Where "mobile" occurs in a line of the entries below, copy that line.

┏━━

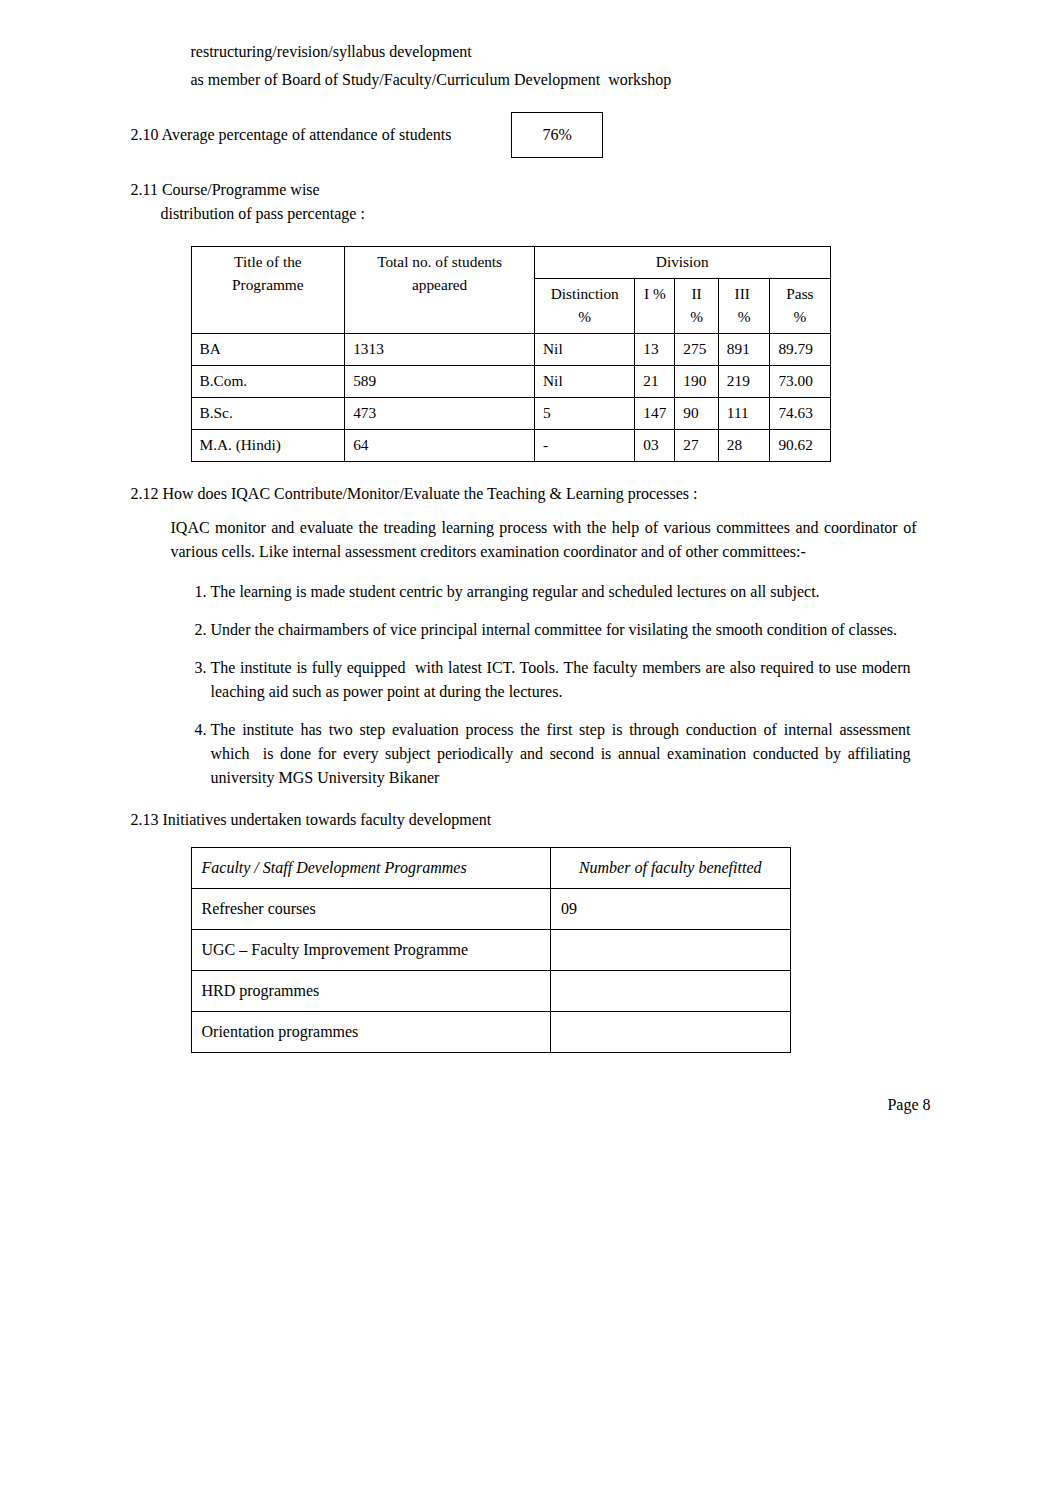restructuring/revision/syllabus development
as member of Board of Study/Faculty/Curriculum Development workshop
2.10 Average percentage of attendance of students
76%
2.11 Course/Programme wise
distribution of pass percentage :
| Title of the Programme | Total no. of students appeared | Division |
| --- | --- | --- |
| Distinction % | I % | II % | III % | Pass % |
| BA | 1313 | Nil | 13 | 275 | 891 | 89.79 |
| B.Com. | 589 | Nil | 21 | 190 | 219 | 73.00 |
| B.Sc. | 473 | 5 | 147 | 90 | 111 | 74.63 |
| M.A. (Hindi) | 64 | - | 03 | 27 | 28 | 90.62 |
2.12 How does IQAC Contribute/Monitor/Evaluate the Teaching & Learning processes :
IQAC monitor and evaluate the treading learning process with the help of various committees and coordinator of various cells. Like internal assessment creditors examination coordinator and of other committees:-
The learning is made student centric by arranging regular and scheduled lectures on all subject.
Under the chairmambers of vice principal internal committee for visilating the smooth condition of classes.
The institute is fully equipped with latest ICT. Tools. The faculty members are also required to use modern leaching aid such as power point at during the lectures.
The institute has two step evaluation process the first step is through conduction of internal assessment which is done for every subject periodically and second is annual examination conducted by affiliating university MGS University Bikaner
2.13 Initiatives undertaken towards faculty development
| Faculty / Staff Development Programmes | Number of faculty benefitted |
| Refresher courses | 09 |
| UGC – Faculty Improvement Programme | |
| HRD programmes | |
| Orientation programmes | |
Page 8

┗━━
┏━━

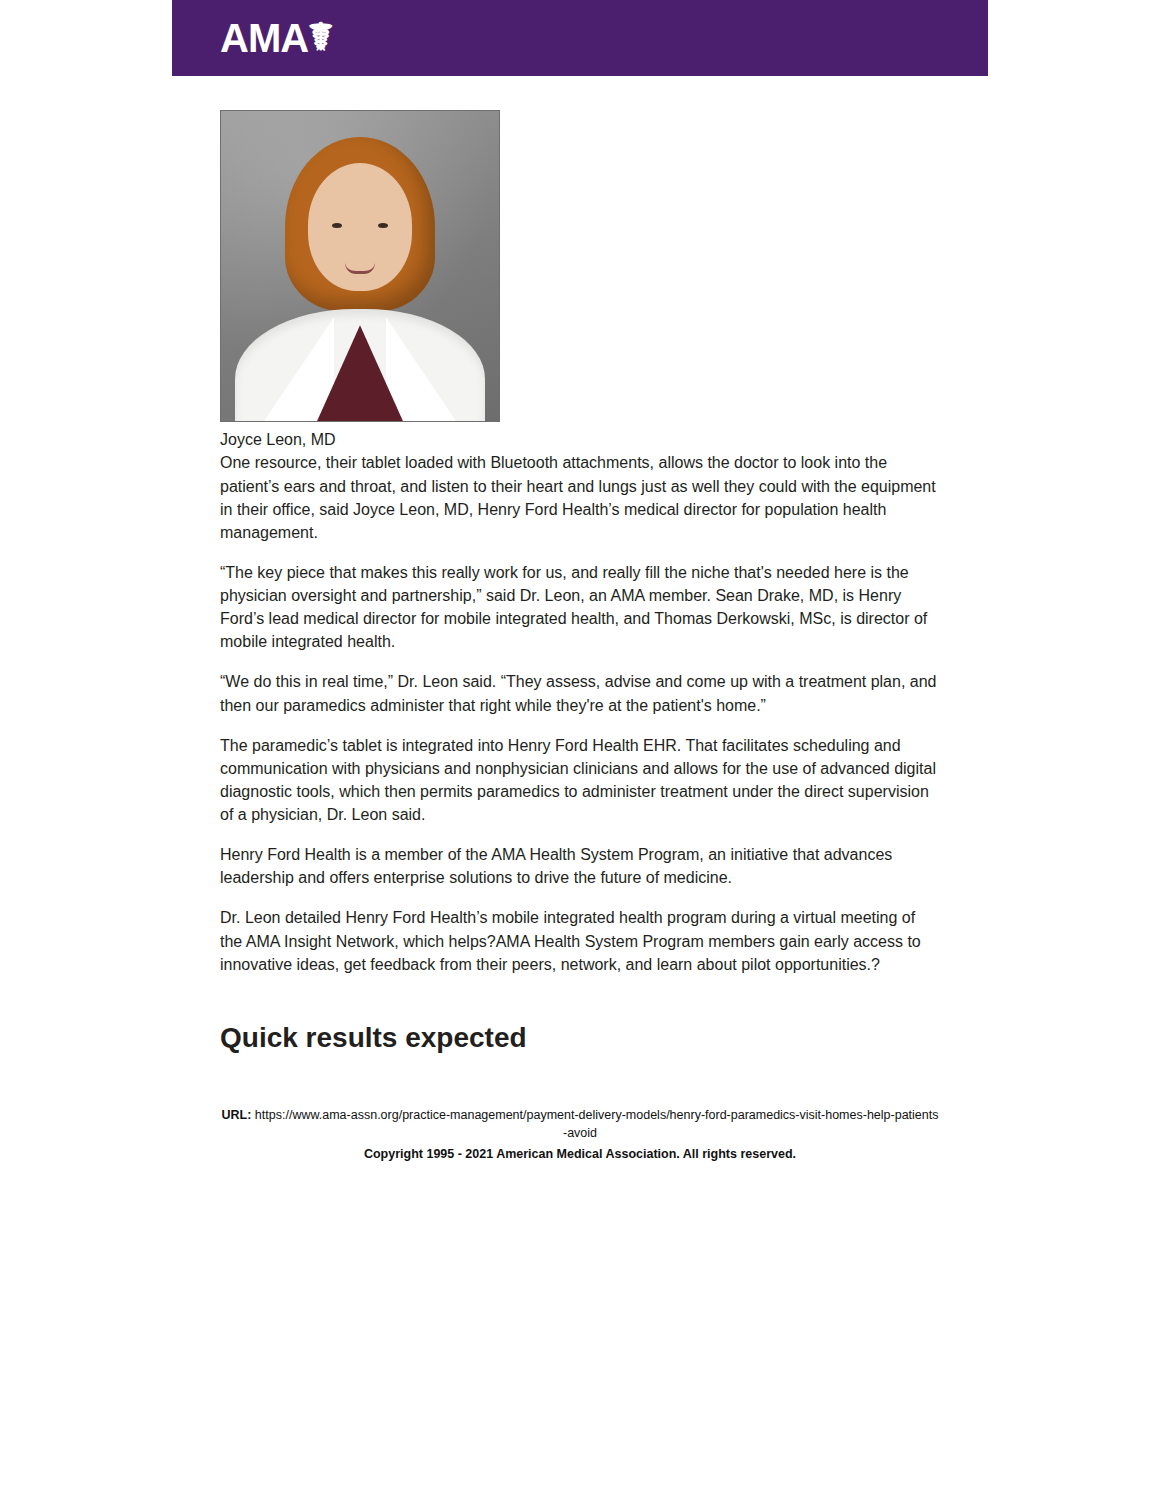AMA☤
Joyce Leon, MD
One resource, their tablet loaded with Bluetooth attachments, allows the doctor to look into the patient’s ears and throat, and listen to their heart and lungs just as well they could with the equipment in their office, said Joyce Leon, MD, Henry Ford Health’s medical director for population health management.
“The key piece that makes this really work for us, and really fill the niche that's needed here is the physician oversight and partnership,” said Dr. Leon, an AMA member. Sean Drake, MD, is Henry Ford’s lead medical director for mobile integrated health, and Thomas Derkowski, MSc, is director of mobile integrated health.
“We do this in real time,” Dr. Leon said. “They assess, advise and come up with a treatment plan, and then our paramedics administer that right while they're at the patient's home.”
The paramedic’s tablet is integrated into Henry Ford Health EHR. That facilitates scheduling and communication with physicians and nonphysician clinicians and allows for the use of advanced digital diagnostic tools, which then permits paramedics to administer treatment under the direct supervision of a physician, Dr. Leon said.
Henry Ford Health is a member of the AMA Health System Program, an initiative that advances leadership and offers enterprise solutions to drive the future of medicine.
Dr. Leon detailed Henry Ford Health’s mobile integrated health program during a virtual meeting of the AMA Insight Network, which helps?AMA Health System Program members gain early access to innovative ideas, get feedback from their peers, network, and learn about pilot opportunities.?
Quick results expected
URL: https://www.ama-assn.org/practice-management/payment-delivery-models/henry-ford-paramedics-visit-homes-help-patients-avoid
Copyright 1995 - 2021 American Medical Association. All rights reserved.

┗━━

# [Written response]
“The key piece that makes this really work for us, and really fill the niche that's needed here is the physician oversight and partnership,” said Dr. Leon, an AMA member. Sean Drake, MD, is Henry Ford’s lead medical director for mobile integrated health, and Thomas Derkowski, MSc, is director of mobile integrated health.
Dr. Leon detailed Henry Ford Health’s mobile integrated health program during a virtual meeting of the AMA Insight Network, which helps?AMA Health System Program members gain early access to innovative ideas, get feedback from their peers, network, and learn about pilot opportunities.?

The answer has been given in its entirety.